Ever since news had first leaked out about the negotiations with Barcelona, the arrival of Maradona had been looked forward to with a reverence and sense of expectancy usually reserved for second comings. Naples has lived much of its history amidst subjugation and disaster, its rebellious leanings suppressed by a richer, more powerful North, and its closeness to death symbolized by the volcano of Vesuvius, and the remains of its last great earthquake. In the city no pastime was more passionately followed than football. And yet Naples’ football club, Napoli, had constantly lost out to the big clubs of Seria A centred on central and northern Italy, never winning a league championship, let alone any major European title in its fifty-three-year history. The only trophy that sat in the Napoli boardroom was for an unprestigious tournament, since discontinued, called the Cup of the Alps.

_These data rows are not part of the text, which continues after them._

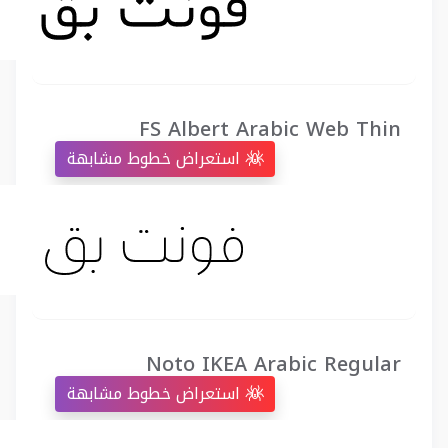
FS Albert Arabic Web Thin
استعراض خطوط مشابهة
Noto IKEA Arabic Regular
استعراض خطوط مشابهة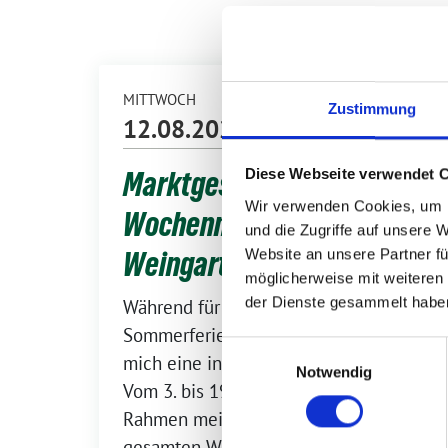
MITTWOCH
Zustimmung
12.08.2026
08:00 – 10:30 Uhr
Diese Webseite verwendet 
Marktgespräch auf dem
Wir verwenden Cookies, um I
Wochenmarkt in
und die Zugriffe auf unsere 
Website an unsere Partner fü
Weingarten
möglicherweise mit weiteren
der Dienste gesammelt habe
Während für viele jetzt die
Sommerferien beginnen, startet für
Einwilligungsauswahl
mich eine intensive Zeit im Wahlkreis.
Notwendig
Vom 3. bis 19. August bin ich im
Rahmen meiner Sommertour im
gesamten Wahlkreis Ravensburg–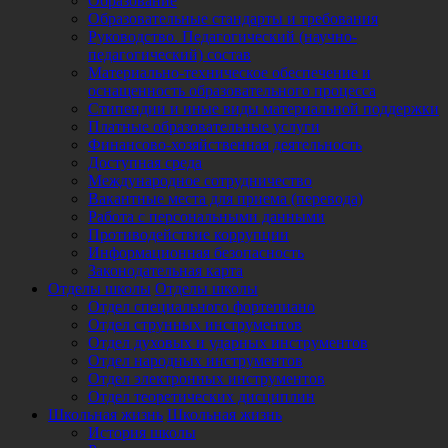
Образование
Образовательные стандарты и требования
Руководство. Педагогический (научно-
педагогический) состав
Материально-техническое обеспечение и
оснащенность образовательного процесса
Стипендии и иные виды материальной поддержки
Платные образовательные услуги
Финансово-хозяйственная деятельность
Доступная среда
Международное сотрудничество
Вакантные места для приема (перевода)
Работа с персональными данными
Противодействие коррупции
Информационная безопасность
Законодательная карта
Отделы школы
Отделы школы
Отдел специального фортепиано
Отдел струнных инструментов
Отдел духовых и ударных инструментов
Отдел народных инструментов
Отдел электронных инструментов
Отдел теоретических дисциплин
Школьная жизнь
Школьная жизнь
История школы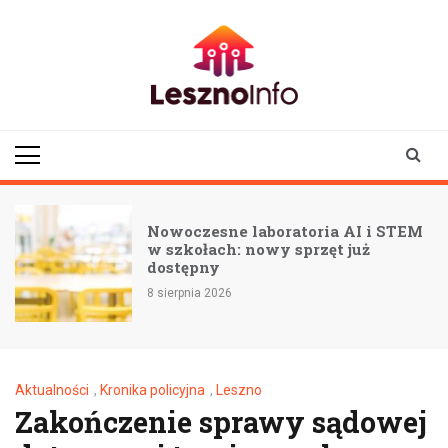
Skip
to
content
lesznoinfo.pl
wydarzenia |
informacje |
aktualności
Nowoczesne laboratoria AI i STEM
w szkołach: nowy sprzęt już
ą
dostępny
8 sierpnia 2026
Aktualności
,
Kronika policyjna
,
Leszno
Zakończenie sprawy sądowej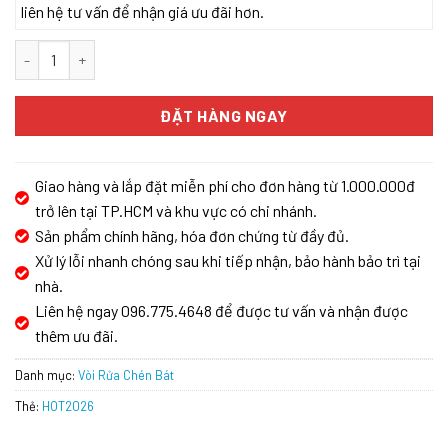
liên hệ tư vấn để nhận giá ưu đãi hơn.
Vòi rửa bát Kluger KLF0010C số lượng
ĐẶT HÀNG NGAY
Giao hàng và lắp đặt miễn phí cho đơn hàng từ 1.000.000đ
trở lên tại TP.HCM và khu vực có chi nhánh.
Sản phẩm chính hãng, hóa đơn chứng từ đầy đủ.
Xử lý lỗi nhanh chóng sau khi tiếp nhận, bảo hành bảo trì tại
nhà.
Liên hệ ngay 096.775.4648 để được tư vấn và nhận được
thêm ưu đãi.
Danh mục:
Vòi Rửa Chén Bát
Thẻ:
HOT2026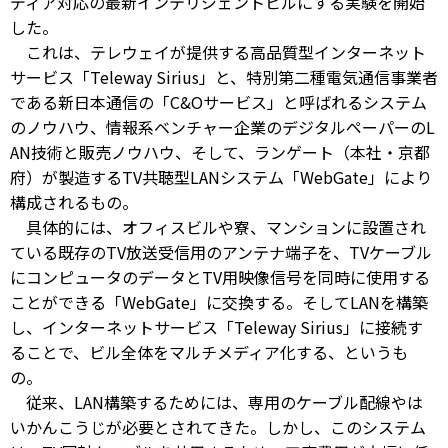
ディア対応の最新インテリジェントビルにする実験を開始
した。
これは、テレウェイが提供する高品質型インターネット
サービス「Teleway Sirius」と、特別第二種電気通信事業者
である新日本通信の「C&Oサービス」と呼ばれるシステム
のノウハウ、情報系ベンチャー企業のデジタルペーパーのL
AN技術と販売ノウハウ、そして、ランゲート（本社・京都
府）が製造するTV共聴型LANシステム「WebGate」により
構成されるもの。
具体的には、オフィスビルや寮、マンションに設置され
ている既存のTV放送受信用のアンテナ端子を、TVケーブル
にコンピュータのデータとTV用映像信号を同時に使用する
ことができる「WebGate」に交換する。そしてLANを構築
し、インターネットサービス「Teleway Sirius」に接続す
ることで、ビル全体をマルチメディア化する、というも
の。
従来、LAN構築するためには、専用のケーブル配線やは
いかんこうじが必要とされてきた。しかし、このシステム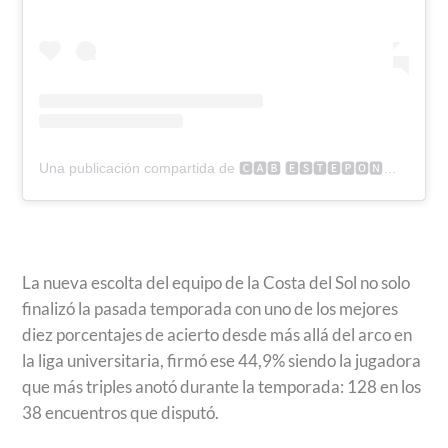
Una publicación compartida de 🅲🅰🅱 🅴🆂🆃🅴🅿🅾🅽🅰 (@cabestepona)
La nueva escolta del equipo de la Costa del Sol no solo
finalizó la pasada temporada con uno de los mejores
diez porcentajes de acierto desde más allá del arco en
la liga universitaria, firmó ese 44,9% siendo la jugadora
que más triples anotó durante la temporada: 128 en los
38 encuentros que disputó.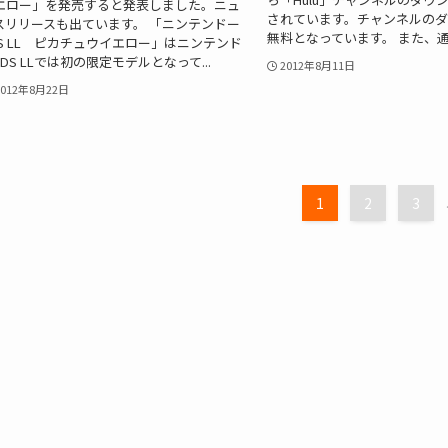
エロー」を発売すると発表しました。ニュ
されています。チャンネルのダ
スリリースも出ています。 「ニンテンドー
無料となっています。 また、通常
DS LL ピカチュウイエロー」はニンテンド
3DS LLでは初の限定モデルとなって...
2012年8月11日
2012年8月22日
1
2
3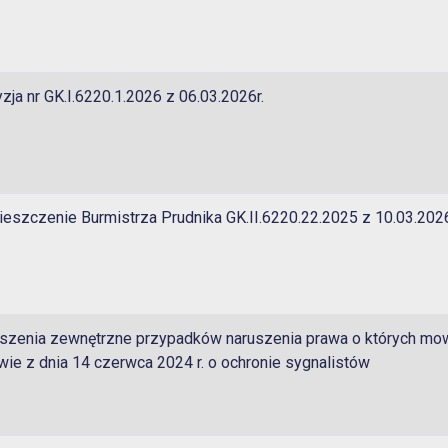
zja nr GK.I.6220.1.2026 z 06.03.2026r.
eszczenie Burmistrza Prudnika GK.II.6220.22.2025 z 10.03.2026
szenia zewnętrzne przypadków naruszenia prawa o których mo
wie z dnia 14 czerwca 2024 r. o ochronie sygnalistów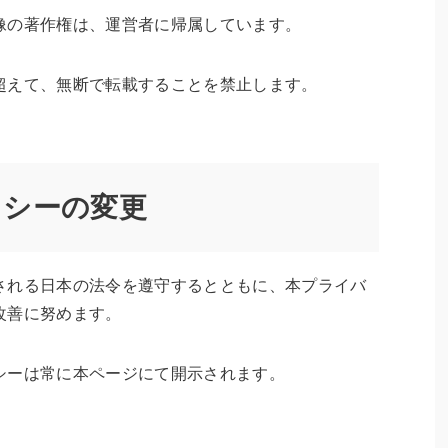
像の著作権は、運営者に帰属しています。
超えて、無断で転載することを禁止します。
リシーの変更
される日本の法令を遵守するとともに、本プライバ
改善に努めます。
シーは常に本ページにて開示されます。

The city of Naples was football and much else. It was Babylon-by-the-Bay, as much pagan as it was mystical, a huge melting pot of humanity where anything and everything was expected to happen. Maradona was flying into a city where people spent as much time working out the astrological meaning of numbers in dreams as they did on the pools, and where devils and harlequins stared from shop windows. But Naples was also the city of San Genaro, the martyred bishop whose freshly spilled blood, bottled by a devout spectator more than 1,700 years ago, still continued to liquefy and froth in its silver reliquary twice a year. Devotion to the local saint had until 1984 been equalled only by adoration of the local Madonna, whose small statue surrounded by candles reproduced itself across the poor quarters of the city.

But with the arrival of Maradona the Neapolitans acquired a third object of veneration. No matter that the footballer’s career had so far been far from faultless, that he had yet to prove himself in a World Cup, or that he had left the majority of Cataláns disillusioned with the manner of his departure.